PROBLEM STATEMENT: According to the LeanTransformer description below, what two goals does this transformer implementation pursue?

### EXCERPTED PASSAGE

LeanTransformer implements a specific version of transformer with two goals in mind:

  • using as little GPU memory as possible
  • stable training for very large models

This is code is under active development: if you want a stable and documented version, look at CALM or dalle-hivemind.

Basic usage: lean transformer works similarly to most models on Hugging Face Transformers. The model can be instantiated from a config, run forward and backward, compute loss. One can use vanilla general-purpose LeanTransformer or one of pre-implemented models:

from transformers import AutoTokenizer
from lean_transformer.models.gpt import LeanGPTConfig, LeanGPTModel

config = LeanGPTConfig(
    vocab_size=10 ** 4, hidden_size=768, num_hidden_layers=12, num_attention_heads=16,
    position_embedding_type="rotary", hidden_act_gated=True, tie_word_embeddings=True
)
model = LeanGPTModel(config)
tokenizer = AutoTokenizer.from_pretrained("gpt2-large")

dummy_inputs = tokenizer("A cat sat on a mat", return_tensors="pt")
outputs = model(**dummy_inputs, labels=dummy_inputs['input_ids'])
outputs.loss.backward()

All models are batch-first, i.e. they work on [batch, length, hid_size] or [batch, height, width, channels] tensors like the rest of HuggingFace stuff.

A day will come a day when we explain all these modifications and provide instructions on how to tune them. Until then, we'll happily answer any questions on our discord.

######
### STORED DATA

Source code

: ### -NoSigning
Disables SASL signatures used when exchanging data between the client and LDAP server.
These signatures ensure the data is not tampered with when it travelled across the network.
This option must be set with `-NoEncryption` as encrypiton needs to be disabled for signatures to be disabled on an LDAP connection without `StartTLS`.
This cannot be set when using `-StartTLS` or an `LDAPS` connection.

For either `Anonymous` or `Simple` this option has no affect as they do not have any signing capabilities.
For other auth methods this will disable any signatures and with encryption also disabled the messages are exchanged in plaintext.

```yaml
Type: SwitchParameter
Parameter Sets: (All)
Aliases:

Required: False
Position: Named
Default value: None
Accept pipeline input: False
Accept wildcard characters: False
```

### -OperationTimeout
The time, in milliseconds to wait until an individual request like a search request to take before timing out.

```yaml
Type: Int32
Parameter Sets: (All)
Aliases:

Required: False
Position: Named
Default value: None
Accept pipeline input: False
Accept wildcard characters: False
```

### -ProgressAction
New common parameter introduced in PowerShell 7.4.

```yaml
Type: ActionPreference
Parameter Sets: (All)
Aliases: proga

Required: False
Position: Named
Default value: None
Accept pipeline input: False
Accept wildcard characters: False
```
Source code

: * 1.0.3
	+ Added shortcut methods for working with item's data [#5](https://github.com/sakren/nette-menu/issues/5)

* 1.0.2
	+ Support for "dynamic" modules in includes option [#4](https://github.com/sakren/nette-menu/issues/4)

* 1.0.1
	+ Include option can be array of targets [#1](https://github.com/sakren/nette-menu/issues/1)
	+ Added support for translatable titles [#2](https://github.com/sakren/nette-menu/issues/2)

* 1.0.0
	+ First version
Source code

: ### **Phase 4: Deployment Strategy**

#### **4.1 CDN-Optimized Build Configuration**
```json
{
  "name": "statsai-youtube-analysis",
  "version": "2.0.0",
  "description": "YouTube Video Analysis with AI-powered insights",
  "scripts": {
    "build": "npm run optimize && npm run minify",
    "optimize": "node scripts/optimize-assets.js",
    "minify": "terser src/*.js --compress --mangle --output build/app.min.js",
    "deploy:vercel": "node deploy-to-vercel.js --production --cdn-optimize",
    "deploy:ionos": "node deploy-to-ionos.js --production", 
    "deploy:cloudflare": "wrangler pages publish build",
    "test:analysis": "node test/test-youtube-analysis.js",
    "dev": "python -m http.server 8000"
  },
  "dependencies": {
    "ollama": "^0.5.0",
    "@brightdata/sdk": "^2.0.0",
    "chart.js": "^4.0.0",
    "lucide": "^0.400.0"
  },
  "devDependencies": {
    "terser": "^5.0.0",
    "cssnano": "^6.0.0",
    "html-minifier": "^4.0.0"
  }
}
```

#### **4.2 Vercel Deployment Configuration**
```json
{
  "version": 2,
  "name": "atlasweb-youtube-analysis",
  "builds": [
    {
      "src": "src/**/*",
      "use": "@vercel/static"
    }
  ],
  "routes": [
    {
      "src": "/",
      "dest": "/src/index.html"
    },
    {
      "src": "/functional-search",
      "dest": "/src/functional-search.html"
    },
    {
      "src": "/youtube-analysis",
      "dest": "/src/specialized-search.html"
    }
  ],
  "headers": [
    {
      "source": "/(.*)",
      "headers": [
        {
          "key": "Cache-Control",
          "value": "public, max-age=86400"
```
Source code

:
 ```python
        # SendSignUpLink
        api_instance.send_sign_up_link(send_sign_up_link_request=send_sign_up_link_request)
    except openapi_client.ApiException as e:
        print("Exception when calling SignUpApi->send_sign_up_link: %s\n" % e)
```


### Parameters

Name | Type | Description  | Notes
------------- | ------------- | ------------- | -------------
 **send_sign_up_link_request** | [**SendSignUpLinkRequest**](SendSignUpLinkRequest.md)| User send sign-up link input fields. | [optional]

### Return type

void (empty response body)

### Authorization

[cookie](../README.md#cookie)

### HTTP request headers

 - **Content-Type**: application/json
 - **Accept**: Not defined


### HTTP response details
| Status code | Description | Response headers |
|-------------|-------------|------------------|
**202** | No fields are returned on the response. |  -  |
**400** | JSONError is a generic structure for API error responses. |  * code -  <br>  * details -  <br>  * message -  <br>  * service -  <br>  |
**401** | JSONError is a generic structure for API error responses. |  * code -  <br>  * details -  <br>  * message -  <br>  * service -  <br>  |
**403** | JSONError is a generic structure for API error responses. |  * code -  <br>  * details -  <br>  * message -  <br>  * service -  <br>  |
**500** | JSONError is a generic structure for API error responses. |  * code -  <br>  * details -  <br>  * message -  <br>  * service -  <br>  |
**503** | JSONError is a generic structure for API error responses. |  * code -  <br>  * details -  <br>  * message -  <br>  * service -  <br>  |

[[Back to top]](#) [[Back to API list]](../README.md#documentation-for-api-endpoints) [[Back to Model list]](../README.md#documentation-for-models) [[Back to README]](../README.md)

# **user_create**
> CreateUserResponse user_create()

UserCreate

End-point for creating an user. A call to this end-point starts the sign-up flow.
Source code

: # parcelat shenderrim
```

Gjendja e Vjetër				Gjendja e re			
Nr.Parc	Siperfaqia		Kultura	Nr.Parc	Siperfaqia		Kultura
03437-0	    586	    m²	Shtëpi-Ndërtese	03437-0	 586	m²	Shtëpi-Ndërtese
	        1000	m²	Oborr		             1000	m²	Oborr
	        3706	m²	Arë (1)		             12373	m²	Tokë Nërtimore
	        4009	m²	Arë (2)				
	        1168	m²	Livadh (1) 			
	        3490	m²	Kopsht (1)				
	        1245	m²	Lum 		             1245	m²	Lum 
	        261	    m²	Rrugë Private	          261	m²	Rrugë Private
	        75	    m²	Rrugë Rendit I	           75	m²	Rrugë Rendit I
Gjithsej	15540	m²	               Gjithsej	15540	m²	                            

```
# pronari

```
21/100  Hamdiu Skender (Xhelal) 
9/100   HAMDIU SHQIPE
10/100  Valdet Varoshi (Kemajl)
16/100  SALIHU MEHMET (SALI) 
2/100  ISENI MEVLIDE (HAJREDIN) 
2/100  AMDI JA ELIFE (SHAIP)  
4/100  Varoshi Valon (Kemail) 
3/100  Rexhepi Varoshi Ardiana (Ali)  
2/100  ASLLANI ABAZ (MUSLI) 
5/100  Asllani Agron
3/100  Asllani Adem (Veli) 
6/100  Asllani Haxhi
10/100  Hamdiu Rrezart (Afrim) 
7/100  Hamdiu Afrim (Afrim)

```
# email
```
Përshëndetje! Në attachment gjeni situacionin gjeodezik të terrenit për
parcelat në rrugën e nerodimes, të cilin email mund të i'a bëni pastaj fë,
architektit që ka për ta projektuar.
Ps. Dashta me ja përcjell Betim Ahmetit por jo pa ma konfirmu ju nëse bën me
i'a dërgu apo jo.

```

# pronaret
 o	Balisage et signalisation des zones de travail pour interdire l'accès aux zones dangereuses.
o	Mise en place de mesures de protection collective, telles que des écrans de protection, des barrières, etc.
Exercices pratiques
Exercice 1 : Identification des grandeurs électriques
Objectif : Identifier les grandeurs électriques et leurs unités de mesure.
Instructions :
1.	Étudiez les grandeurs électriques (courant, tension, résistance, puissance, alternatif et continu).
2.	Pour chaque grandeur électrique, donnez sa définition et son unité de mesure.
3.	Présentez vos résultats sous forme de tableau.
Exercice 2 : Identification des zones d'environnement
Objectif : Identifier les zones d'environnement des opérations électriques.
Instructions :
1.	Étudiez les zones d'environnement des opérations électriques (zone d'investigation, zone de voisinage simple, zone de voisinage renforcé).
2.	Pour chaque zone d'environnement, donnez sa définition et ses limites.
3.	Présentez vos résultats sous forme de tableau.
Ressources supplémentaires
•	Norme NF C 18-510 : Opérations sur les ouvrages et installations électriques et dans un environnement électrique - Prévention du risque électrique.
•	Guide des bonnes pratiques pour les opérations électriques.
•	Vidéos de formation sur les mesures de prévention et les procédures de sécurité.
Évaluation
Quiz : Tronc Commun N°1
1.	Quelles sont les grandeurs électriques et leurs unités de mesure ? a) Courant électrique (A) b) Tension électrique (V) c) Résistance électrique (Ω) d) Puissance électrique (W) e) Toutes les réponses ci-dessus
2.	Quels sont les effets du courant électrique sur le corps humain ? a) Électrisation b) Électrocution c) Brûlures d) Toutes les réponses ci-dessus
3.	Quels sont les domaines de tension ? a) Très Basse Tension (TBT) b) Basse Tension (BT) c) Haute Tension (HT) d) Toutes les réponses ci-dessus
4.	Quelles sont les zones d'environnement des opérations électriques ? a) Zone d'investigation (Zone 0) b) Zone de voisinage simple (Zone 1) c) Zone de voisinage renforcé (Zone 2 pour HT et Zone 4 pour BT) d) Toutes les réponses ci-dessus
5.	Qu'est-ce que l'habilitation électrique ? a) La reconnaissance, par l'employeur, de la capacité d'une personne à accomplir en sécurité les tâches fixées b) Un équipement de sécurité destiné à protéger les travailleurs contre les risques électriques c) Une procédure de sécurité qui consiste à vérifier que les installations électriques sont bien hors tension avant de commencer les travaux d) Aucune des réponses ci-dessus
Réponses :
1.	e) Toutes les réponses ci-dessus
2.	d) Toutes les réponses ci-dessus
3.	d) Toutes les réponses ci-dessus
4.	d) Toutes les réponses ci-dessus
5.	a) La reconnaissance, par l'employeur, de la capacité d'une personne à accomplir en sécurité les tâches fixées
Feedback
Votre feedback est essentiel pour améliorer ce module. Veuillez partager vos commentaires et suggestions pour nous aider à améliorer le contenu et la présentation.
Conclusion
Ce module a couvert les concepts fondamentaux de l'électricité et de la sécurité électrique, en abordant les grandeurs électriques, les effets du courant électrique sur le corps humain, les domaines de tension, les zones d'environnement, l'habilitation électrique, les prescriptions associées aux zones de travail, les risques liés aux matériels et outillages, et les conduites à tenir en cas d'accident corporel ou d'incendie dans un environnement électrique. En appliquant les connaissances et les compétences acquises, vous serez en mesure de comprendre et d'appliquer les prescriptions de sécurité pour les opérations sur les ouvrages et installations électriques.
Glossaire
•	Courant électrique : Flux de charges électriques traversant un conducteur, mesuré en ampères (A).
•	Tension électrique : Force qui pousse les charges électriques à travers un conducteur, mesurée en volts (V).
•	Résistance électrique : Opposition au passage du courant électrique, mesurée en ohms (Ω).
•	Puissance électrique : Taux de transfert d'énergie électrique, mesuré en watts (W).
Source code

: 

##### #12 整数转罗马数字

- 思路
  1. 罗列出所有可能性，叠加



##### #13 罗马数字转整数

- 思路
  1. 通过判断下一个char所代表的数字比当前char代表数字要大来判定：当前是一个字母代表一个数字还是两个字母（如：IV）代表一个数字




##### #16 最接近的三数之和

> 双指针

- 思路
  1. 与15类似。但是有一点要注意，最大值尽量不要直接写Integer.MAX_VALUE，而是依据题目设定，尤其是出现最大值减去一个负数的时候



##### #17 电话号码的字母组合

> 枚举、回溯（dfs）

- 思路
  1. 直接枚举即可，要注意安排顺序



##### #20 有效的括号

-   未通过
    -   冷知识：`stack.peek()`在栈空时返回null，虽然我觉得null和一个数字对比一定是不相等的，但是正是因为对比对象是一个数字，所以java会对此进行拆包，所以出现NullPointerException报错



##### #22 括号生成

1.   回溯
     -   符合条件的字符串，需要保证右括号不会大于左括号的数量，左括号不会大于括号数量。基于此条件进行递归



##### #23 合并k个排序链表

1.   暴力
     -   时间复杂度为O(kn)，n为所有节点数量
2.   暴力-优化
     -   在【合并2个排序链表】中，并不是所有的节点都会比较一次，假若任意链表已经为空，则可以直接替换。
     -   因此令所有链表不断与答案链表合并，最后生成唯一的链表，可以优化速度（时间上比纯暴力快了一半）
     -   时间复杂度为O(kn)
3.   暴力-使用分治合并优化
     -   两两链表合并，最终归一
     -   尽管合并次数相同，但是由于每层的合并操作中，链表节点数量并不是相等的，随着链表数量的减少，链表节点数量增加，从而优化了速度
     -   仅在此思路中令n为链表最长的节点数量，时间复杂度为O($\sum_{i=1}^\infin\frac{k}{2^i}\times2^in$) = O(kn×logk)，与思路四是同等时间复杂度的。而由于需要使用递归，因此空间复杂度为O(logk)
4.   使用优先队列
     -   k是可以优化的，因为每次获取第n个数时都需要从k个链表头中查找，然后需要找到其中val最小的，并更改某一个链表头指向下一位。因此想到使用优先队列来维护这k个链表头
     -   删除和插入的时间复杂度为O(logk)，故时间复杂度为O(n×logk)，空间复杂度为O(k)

######

ANSWER SECTION: Using as little GPU memory as possible and stable training for very large models.